**THINGS TO DO**
A - In two sentences, summarize the passage on Rhode Island's state government.
B - Resume the passage on Rhode Island's state government, picking up after its final sentence.

**EXTRACT PROVIDED**

The government of the state of Rhode Island is prescribed from a multitude of sources; the main sources are the Rhode Island Constitution, the General Laws, and executive orders. The governmental structure is modeled on the Government of the United States in having three branches: executive, legislative, and judicial.

Legislature

Pursuant to Articles VI, VII, and VIII of the Rhode Island Constitution, the legislature is vested in the Rhode Island General Assembly. The General Assembly is bicameral, composed of the House of Representatives and the Senate. 

The House of Representatives has a total of 75 members currently. The Senate has 38 members. The General Assembly meets in the State House.

Executive branch

The state elects a governor, a lieutenant governor, a secretary of state, a general treasurer, and an attorney general. The governor appoints a Sheriff, who, unlike most other sheriffs, has statewide jurisdiction. The governor appoints many officers to act as commissioners, directors, or other officers.

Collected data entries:
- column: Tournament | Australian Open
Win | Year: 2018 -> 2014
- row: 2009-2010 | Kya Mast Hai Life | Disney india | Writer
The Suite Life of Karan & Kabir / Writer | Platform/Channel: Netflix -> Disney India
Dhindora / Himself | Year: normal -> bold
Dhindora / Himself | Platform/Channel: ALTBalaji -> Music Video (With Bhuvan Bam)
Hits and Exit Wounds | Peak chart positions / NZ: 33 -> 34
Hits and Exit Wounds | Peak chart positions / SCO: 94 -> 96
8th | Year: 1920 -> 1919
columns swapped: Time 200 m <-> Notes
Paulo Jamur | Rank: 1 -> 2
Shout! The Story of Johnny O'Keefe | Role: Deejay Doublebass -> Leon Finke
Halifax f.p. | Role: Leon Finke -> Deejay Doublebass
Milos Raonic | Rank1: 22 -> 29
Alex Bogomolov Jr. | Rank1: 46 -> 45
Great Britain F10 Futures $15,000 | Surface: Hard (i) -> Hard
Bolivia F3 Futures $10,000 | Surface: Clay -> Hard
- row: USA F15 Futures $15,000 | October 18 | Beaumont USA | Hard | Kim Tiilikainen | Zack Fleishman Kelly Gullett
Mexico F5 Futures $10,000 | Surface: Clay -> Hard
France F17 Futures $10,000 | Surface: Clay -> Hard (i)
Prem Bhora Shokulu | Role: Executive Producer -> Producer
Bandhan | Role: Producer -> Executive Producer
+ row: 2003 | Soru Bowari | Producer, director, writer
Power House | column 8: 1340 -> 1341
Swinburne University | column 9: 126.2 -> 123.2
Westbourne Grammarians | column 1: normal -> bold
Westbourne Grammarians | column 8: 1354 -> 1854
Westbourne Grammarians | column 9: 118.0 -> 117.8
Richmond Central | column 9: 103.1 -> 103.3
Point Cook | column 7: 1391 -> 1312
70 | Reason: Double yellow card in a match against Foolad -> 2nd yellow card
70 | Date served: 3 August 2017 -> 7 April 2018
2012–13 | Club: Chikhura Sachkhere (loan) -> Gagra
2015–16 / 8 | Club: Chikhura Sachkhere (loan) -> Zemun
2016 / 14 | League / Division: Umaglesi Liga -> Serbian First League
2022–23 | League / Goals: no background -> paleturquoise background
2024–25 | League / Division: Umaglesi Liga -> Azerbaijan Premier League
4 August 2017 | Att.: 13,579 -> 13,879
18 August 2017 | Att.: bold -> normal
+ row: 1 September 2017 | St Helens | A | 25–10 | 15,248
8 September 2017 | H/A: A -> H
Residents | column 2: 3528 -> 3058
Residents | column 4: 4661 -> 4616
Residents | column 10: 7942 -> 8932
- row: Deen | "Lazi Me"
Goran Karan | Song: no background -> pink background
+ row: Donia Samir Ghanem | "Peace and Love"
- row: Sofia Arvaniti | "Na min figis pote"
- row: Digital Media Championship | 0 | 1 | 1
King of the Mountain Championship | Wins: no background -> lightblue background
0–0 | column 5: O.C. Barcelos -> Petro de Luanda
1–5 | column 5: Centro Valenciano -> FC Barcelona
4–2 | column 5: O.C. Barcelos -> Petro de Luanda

**ANSWER SET**
A - Rhode Island's government draws mainly on the state constitution, the General Laws, and executive orders, and like the federal government it has executive, legislative, and judicial branches. Legislative power rests with the bicameral General Assembly, made up of a 75-member House of Representatives and a 38-member Senate, while the executive branch consists of five elected officers, including a governor who appoints a statewide Sheriff and many other officials.

B -
The executive authority is vested in the governor, typically through various directors and commissioners. The lieutenant governor, though nominally in the executive branch, is a largely ceremonial position. The governor and lieutenant governor are elected on separate tickets by the electorate of Rhode Island. The governor's offices are located in the State House. Rhode Island is one of the few states that lacks a governor's mansion.

Departments and agencies
Rhode Island government has numerous departments, agencies, and divisions. The major ones are:

Department of Corrections
Department of Transportation
Department of Administration
Department of Public Safety
Department of Health
Department of Revenue
Division of Motor Vehicles
Division of Taxation
Department of Environmental Management
Department of Children, Youths, and Families

Judicial branch

The judicial branch of the state government consists of the Rhode Island Supreme Court and the lower courts, which consist of the Superior Court, Family Court, District Court, Workers' Compensation Court and the Rhode Island Traffic Tribunal.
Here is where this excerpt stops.